Caro Guilherme Leão, a professora Glória Reis é baluarte em defesa do ensino de qualidade e defensora dos direitos humanos. Ela sabe do que está falado, e você entenderia melhor do que ela fala se lesse o seu livro “Escola, instituição da tortura”.

Quanto ao meu texto, devo dizer que se trata de uma crônica, baseada em fatos reais, com recheios de ficção, para tornar a leitura mais interessante, capaz de indignar pessoas como você e a professora Glória Reis, sob pontos de vista distintos, mas ambos igualmente indignados.

Não sou o personagem da história. Estou me referindo a um colega meu de infância, o “Gui-Gui”, também conhecido por “Leãozinho”. Creia, o garoto era fera!
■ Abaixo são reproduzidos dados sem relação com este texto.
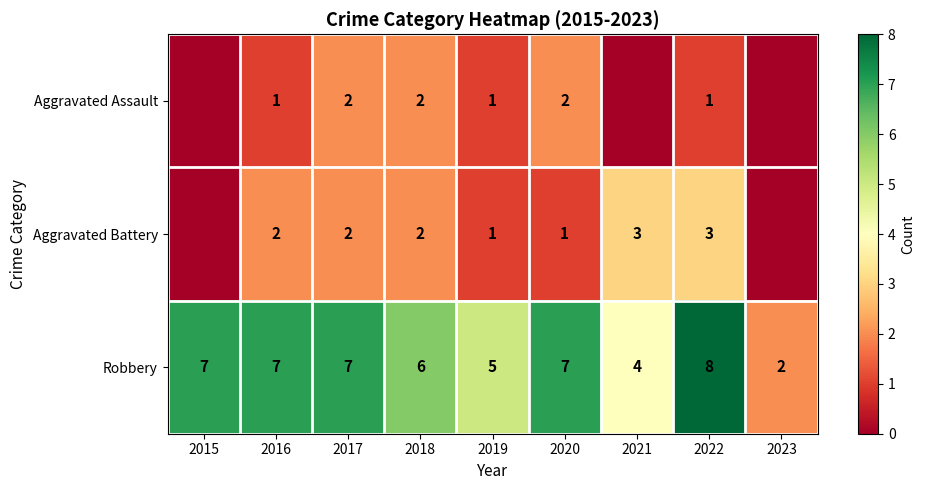

Rank the series at 2020 from highest to lowest value.

Robbery, Aggravated Assault, Aggravated Battery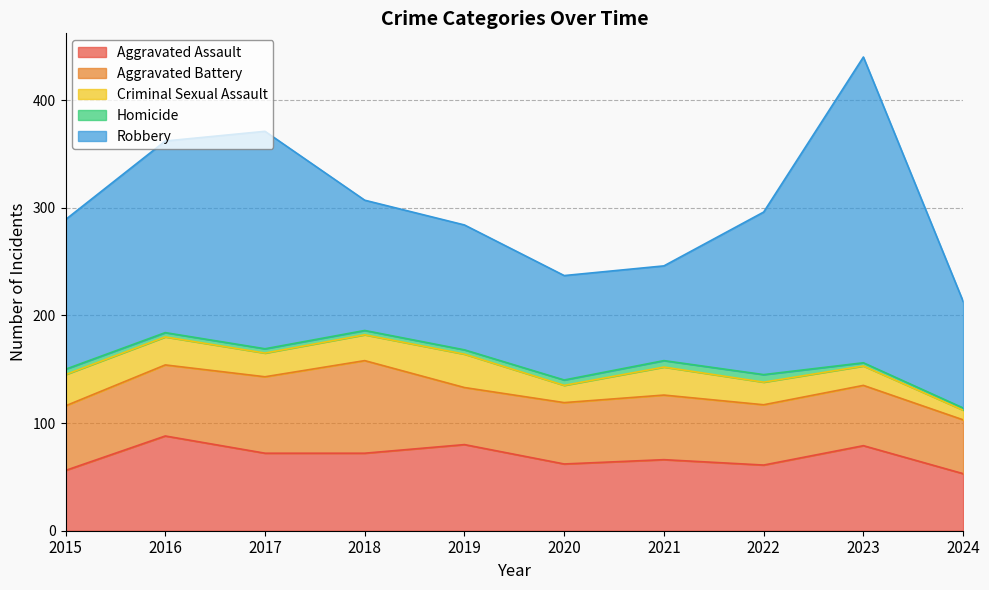

What is the sum of all Aggravated Battery values?

615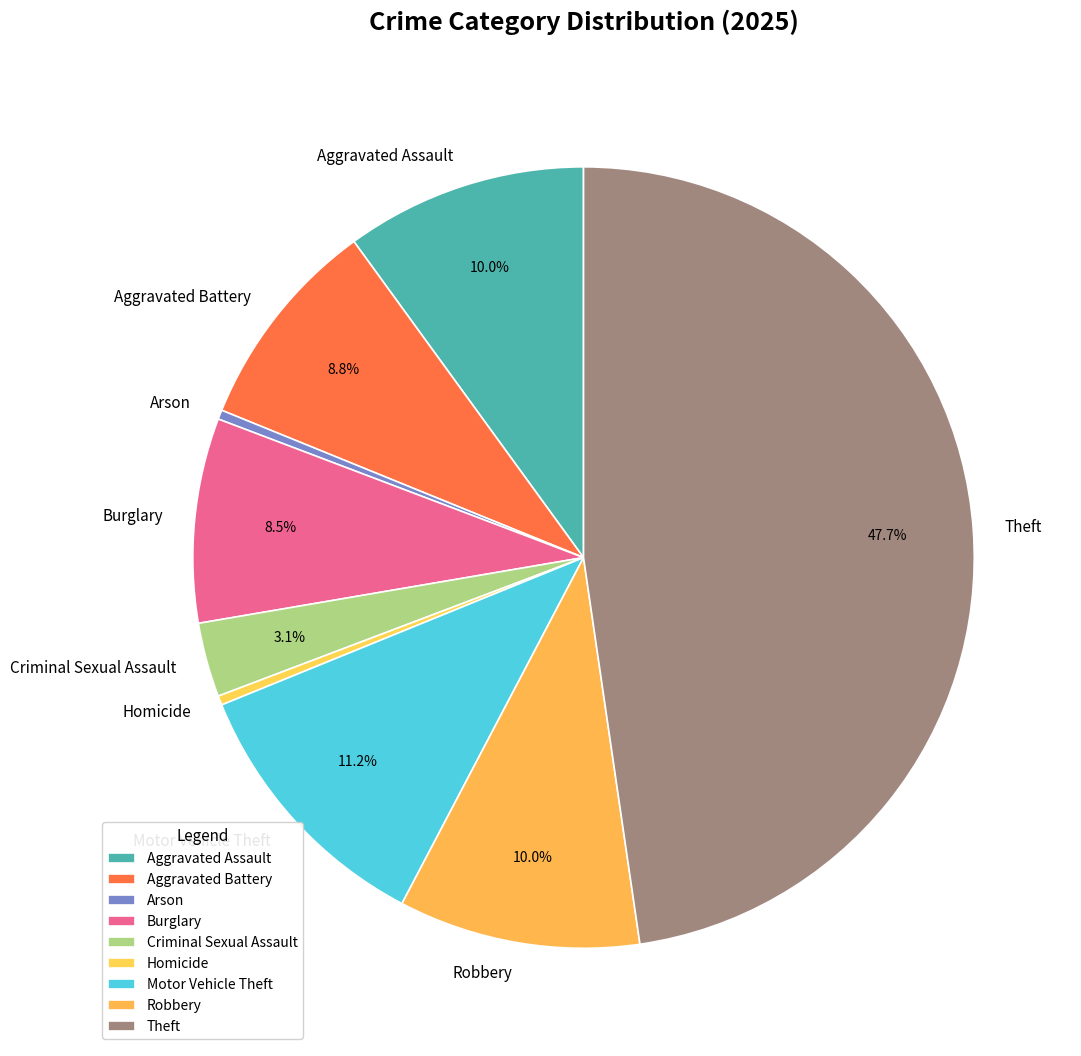

How many slices are in this pie chart?

9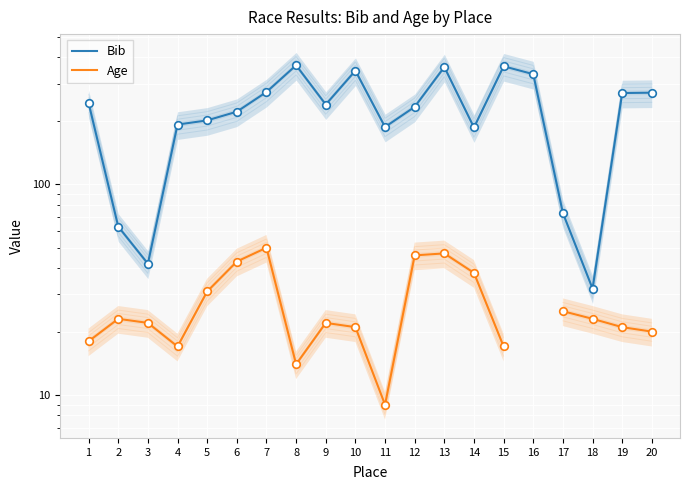

What is the total value across all series at 1?

261.0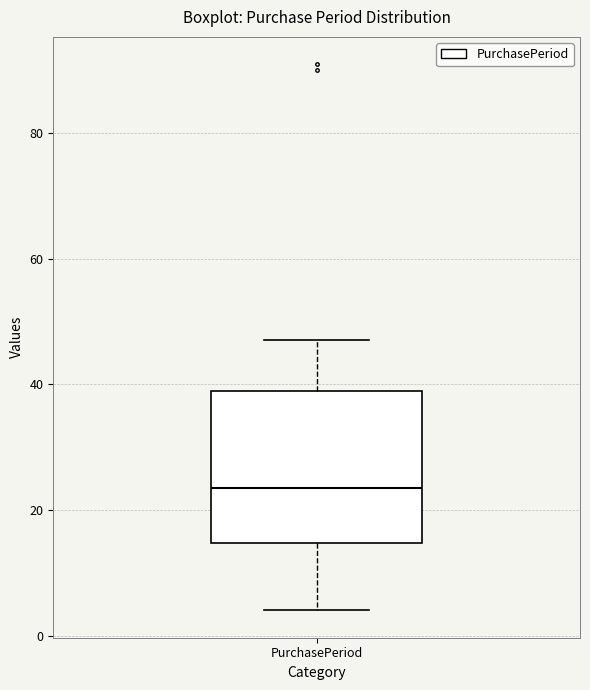

Read this box plot against the y-axis: the position of the median line, the range covered by the box, and the ends of both whiskers. The values are not printed on the chart, so give them approximately, as read against the axis.

median 24, box 14 to 40, whiskers 4 to 48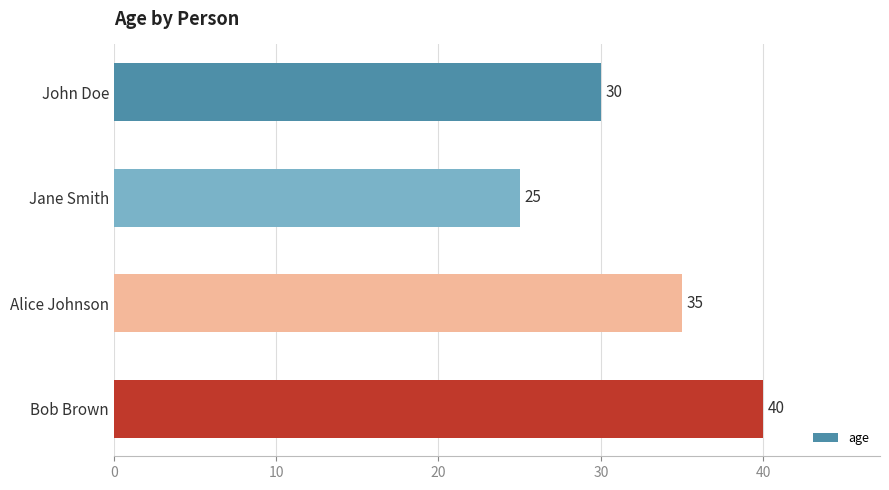

Count the values in the range 30 to 40.

3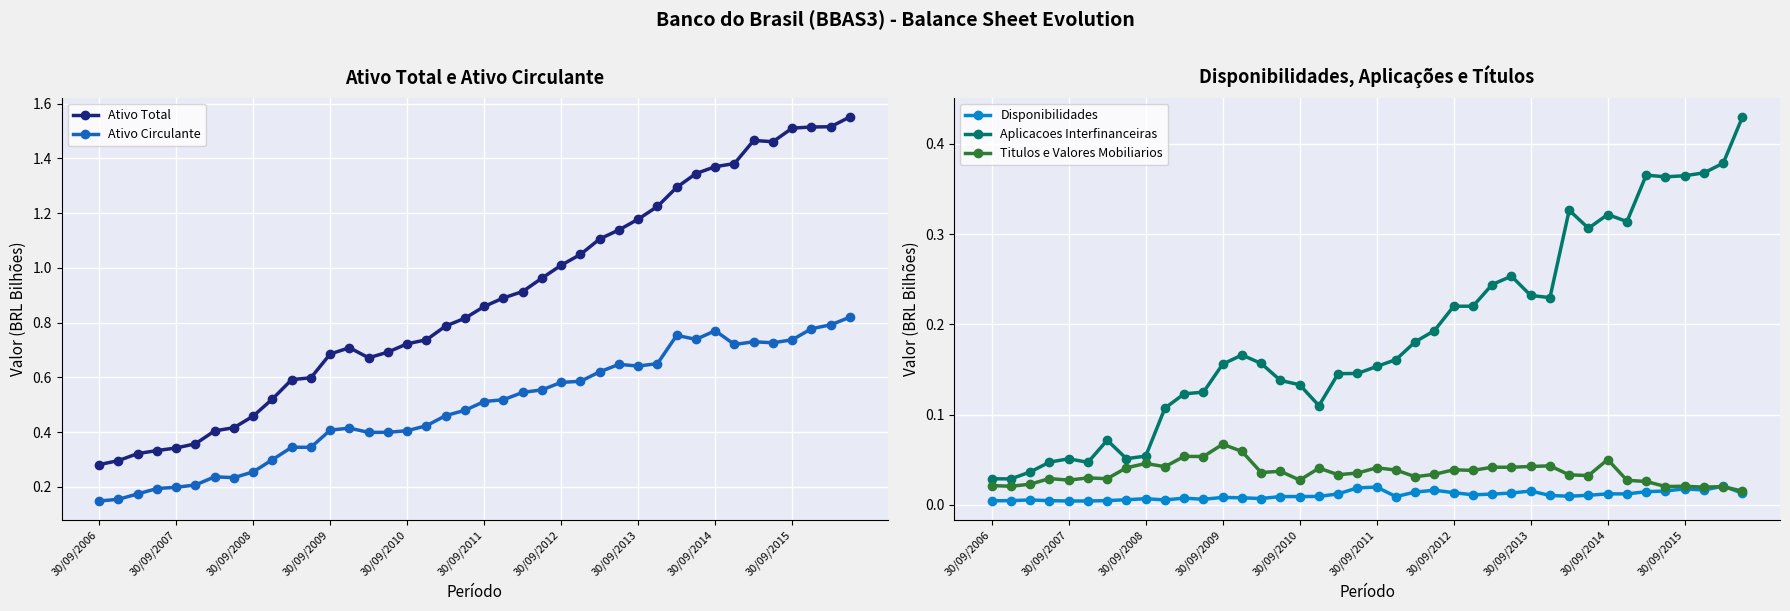

How many lines are shown in the chart?

5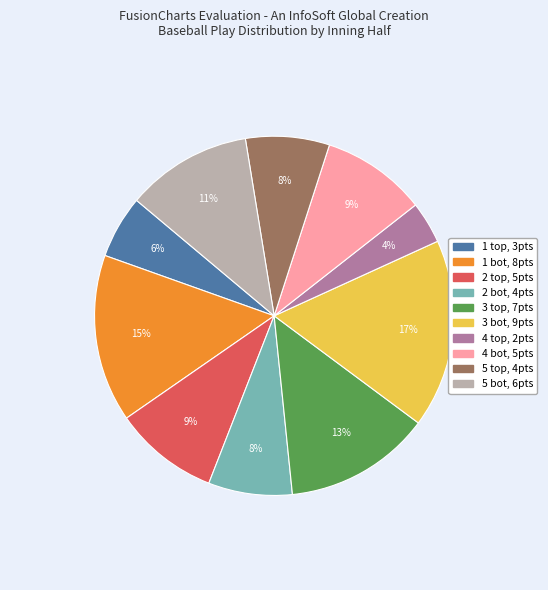

To the nearest percent, what portion does 3 bot represent?

17%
Mas se você ficar mais um pouquinho, vai ler “as frustrações de sala de aula”, onde um professor aposentado fala de suas frustrações no relacionamento com os alunos.


.



*Guilherme Leão*
Inserido em: 2007-10-27 10:09:20

Caro Fernando Soares


O site Novae foi, ao longo dos últimos cinco anos, minha página inicial na internet. Antes de ler as baboseiras que a “grande mídia” traz, lia as vossas matérias. Fiquei impressionado pelo enfoque crítico destinado à revista Veja e à Folha de São Paulo. A cobertura de diversos assuntos foi muito esclarecedora e engajada, forte mesmo. Imprimi, não sei quantas vezes, a matéria "Laboratório de invenções da elite" para distribuir entre familiares e amigos. Soube, por intermédio destes, que o conteúdo estava sendo usado por professores da área de jornalismo.
No entanto, seu texto "Frustração de infância" poderia fazer parte de quaisquer dos periódicos por este site combatidos.

Além de ser um escrito de péssima qualidade, fere uma das profissões mais aviltadas ao longo das últimas décadas no Brasil. “Só sei que me senti frustrado por não ter matado minha professora”. Lamentável. “Mas não senti dó quando a professora escorregou em sala de aula e fraturou a bacia. Quem mandou ela escorregar na casca de banana que deixei nas imediações do quadro-negro? Além do mais, não foi para ela que eu coloquei a casca de banana. Foi para um colega exibicionista, que sempre se apresentava para resolver as questões que a professora escrevia no quadro”. Igualmente lamentável.

Não bastasse isso, as manifestações dos leitores sustentam esta linha de argumentação. Sim, o celular deve ser banido da sala de aula pelo simples fato de causar enorme interferência neste ambiente de trabalho – como em qualquer outro. Sim, as professoras continuam "de salto alto" (não sei definitivamente o que motivou essa expressão), gritando nas escolas e nos sindicatos, para que pessoas como a senhora Glória Reis possam tacar-lhes pedras e chamar-lhes de retrógradas.

Por essas e outras, minha página inicial, a partir de agora, fica em branco. Obrigado por todos estes anos de esclarecimento.


Atenciosamente,


Guilherme Leão



*carlinhos medeiros*
Inserido em: 2007-10-26 16:16:45

Bela crônica, eu também já senti vontade de matar minha professora e não sou tão mau assim...


*Glória Reis*
Inserido em: 2007-10-26 15:58:24

Fernando, ainda bem que foi você quem sobreviveu nessa história, sabe-se que a maioria dos alunos não sobrevive, enquanto as professoras continuam de salto alto gritando nas escolas e nos sindicatos. Você viu o que elas conseguiram em São Paulo?? Proibição de celular em horário escolar. Vai ser um tal de tomar celular de aluno, chamar a polícia, mais do que já fazem. Interessante que a lei passou rapidinho, a pedido delas. Já viu, era um perigo, celular filma, fotografa, enfim, testemunha "tudo" que acontece em sala de aula. Como elas iriam continuar torturando impunemente?